Masked sample design variables were included for the first time on NAMCS and NHAMCS public use data files for survey year 2000. These design variables reflected the complex multi-stage sample design of the surveys and were intended for use with software such as SUDAAN that required such data for variance estimation. Following that release, NAMCS and NHAMCS public use files for 1993-1999 were re-released with masked design variables added.
Research was conducted comparing variance estimation for NAMCS and NHAMCS public use file data using different techniques, including SUDAAN’s with-replacement option, SUDAAN’s without-replacement option, generalized variance functions, and SAS PROC SURVEYMEANS. Multi-stage design variables were used to develop two new variables, CSTRATM and CPSUM, which could be used with analysis software employing an ultimate cluster design for estimating variance.The variances produced with these methods were compared with standard errors obtained for in-house files (which contain non-masked design variables), using SUDAAN’s without-replacement (WOR) option. This option takes into account the multiple sampling stages of the surveys.
The use of the masked design variables with the three software applications yielded more accurate standard error estimates than those derived using the generalized variance functions.

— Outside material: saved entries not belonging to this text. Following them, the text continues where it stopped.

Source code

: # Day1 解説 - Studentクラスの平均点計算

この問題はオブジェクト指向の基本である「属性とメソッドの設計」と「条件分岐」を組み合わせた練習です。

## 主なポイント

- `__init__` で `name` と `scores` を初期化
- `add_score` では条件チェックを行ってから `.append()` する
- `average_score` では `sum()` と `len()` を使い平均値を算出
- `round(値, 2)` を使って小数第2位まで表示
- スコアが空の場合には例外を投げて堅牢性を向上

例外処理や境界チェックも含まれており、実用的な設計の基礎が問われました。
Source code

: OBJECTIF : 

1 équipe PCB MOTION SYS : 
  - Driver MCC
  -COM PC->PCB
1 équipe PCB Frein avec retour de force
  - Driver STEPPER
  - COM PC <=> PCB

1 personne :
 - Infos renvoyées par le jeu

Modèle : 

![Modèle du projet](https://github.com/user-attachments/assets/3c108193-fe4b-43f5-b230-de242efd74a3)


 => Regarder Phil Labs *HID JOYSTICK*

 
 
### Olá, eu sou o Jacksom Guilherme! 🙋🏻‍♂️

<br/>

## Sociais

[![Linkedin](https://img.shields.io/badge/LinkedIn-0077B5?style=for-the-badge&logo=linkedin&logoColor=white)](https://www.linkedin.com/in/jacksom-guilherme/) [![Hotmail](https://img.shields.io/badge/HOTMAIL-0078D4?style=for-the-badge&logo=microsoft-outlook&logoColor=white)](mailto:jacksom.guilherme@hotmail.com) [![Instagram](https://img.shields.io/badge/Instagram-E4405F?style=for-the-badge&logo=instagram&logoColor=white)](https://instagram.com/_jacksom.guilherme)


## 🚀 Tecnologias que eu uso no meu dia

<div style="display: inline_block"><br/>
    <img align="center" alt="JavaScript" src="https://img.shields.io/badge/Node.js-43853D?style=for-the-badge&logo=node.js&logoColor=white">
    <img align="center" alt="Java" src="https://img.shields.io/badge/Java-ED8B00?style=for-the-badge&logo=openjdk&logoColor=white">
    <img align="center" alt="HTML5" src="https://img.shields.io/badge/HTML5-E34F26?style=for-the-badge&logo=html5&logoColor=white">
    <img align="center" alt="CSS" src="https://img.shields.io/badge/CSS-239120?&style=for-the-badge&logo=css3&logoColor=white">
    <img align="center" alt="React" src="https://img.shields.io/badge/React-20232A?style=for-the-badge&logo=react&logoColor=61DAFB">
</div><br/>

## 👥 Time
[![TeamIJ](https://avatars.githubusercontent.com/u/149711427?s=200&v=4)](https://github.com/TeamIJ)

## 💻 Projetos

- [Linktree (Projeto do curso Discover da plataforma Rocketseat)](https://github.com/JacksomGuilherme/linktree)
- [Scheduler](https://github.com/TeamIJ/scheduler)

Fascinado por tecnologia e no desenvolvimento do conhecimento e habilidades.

Standard errors obtained using both full design SUDAAN and the two ultimate cluster designs with masked survey design variables tended to slightly overstate in-house standard errors, on average. This tendency resulted in conservative tests of significance for the data analyzed in the study.
The results support the adoption of the new CSTRATM and CPSUM variables for variance estimation in general, as they were found to yield acceptable results and can be used with a wide variety of software.